9.3.07

Para os Gordinhos e também para as magrinhas









Uma Tragédia do Cotidiano



Sob qualquer ângulo que se analise a história da arte contemporânea, a obra de Botero emerge como uma obra de seu tempo. Com traços singulares ele construiu e desconstruiu a figura humana inflando-a em volumes exagerados, tratando sua sensualidade com toques de erotismo. Nos últimos dez anos, paralelamente ao glamour que o consagrou,ele registrou personagens estigmatizados pela violência que domina o cotidiano de seu povo.
A Colômbia é um dos países em que seus artistas melhor reproduzem os desmazelos do sistema, do mestre Alejandro Obregón a jovens artistas contemporâneos como Dolores Salcedo.
Bárbaro, primitivo e visceral, Botero se transforma em repórter de seu tempo e, mais uma vez, desce aos infernos da sociedade colombiana para retratar a violência movida por perseguições, torturas e assassinatos.
Botero copia Botero e apaga as fronteiras entre o Belo e seus contrários e apresenta uma obra-denúncia, provando que a arte também é a negação, o caos, o horrendo, a aberração. Desse ponto de vista, retratou cadáveres em primeiro plano, mulheres aos gritos, homens sendo trucidados, que agora correm o mundo e chegam a São Paulo, no próximo ano, uando o conjunto de 27 desenhos e 23 telas, será exposto na galeria Marta Traba, do Memorial da América Latina.
Sem abandonar suas figuras corpulentas, “barrocas”, Botero sai de seu paraíso utópico, de desdenhosos estereótipos de sensualidade e encara o submundo da sociedade colombiana para dialogar com a alma, situações indagadoras, carregadas de pavor, humilhação, ódio e vingança. No conjunto, ainda predomina a forte gramática acadêmica, repleta de corpos pesados que nos lembram fases anteriores desenvolvidas em pinturas e desenhos, mas com rupturas formais e conceitos com forte atuação política.

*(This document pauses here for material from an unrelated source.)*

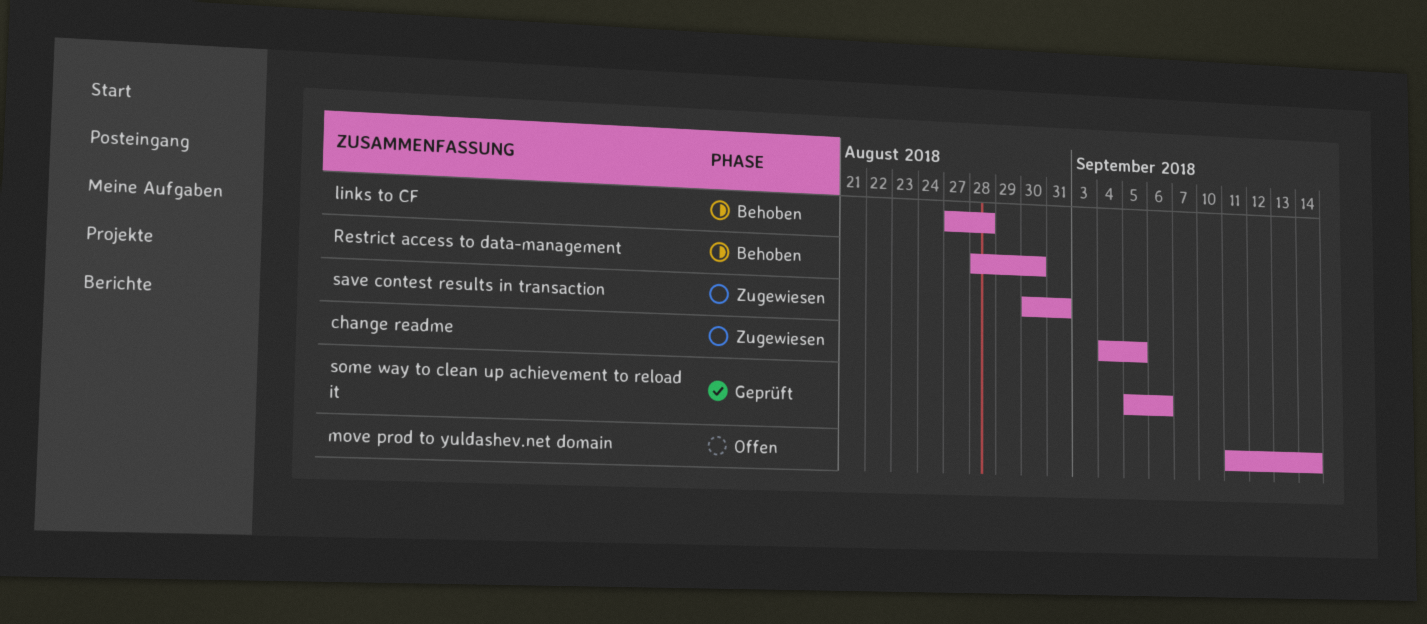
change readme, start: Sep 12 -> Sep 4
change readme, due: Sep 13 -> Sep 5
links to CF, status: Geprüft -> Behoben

Cada uma de suas fases está representada neste conjunto, uma espécie de inventário da transformação social, e que foi doado ao Museu de Arte da Colômbia.
O conjunto de sua obra se inscreve entre os mais expressivos da atualidade e, que neste momento, coloca um desafio para si mesma: o de superar a banalidade da vida. Ao resultado formal, que tem dividido a crítica, se sobrepõe à intenção de denúncia. Nada mais oportuno do que mostrar, neste momento de crises sociais globais, essa obra e contextualizá-la dentro do universo da violência contemporânea.
Sem título, óleo, 1999.
El desfile, óleo, 2000.
Botero é um homem de seu tempo. Nasceu em Medellín, na Colômbia, viveu na Espanha, na Itália, nos Estados Unidos, deixou-se influenciar por Gauguin e Picasso, mas logo se libertou. Imprimiu seu “traço” em formas arredondadas em que o volume delineia com precisão a busca da sensualidade. Suas telas, antes povoadas por personagens emblemáticas do culto à sensualidade da forma, ainda carregadas da influência de Gauguin e Picasso, agora dá espaço a uma aterradora alegoria da morte. A suave vibração nas superfícies macias, rechonchudas, é substituída por eletrizantes traços que desenham personagens abatidos pelo terror como se guardassem na memória o horror de seu dia-a-dia.
O grito de alerta se move numa compulsão interna, mas obedecendo uma integridade matérica que aqui é retratada sem ilusões. Cada pincelada é finalizada por uma estética brutal e incômoda, paradigma da sociedade atual que exigiu de Botero um ajuste no seu olhar sobre o Homem.
Os episódios registrados fazem parte de um inventário sangrento vivido em épocas diferentes.A reconstrução artística dos conflitos nasce da necessidade do artista de envolver-se com a dura realidade do país e colocar foco sobre os acontecimentos.
EL Cazador, óleo, 1999
Massacre, óleo, 2000
Secuestrada, óleo, 2002
Não é de hoje que Botero retrata a violência da Colômbia. Na década de 60 criou o mural Massacre dos Inocentes, e nas décadas seguintes os quadros O Assassinato de Rosa Calderón e A Guerra, em que retrata as atrocidades vividas por sacerdotes, mulheres e crianças. Seu tema continua atual e pode sintetizar a insanidade das guerras urbanas atuais, a intolerância frente às diferenças entre os seres humanos. As imagens pegam o espectador pelo estômago, fisgado pela adesão a seu discurso radical, quase panfletário. Botero dá cor à miserável condição humana, representada por um grupo social, que ele adotou por não poder calar sua indignação.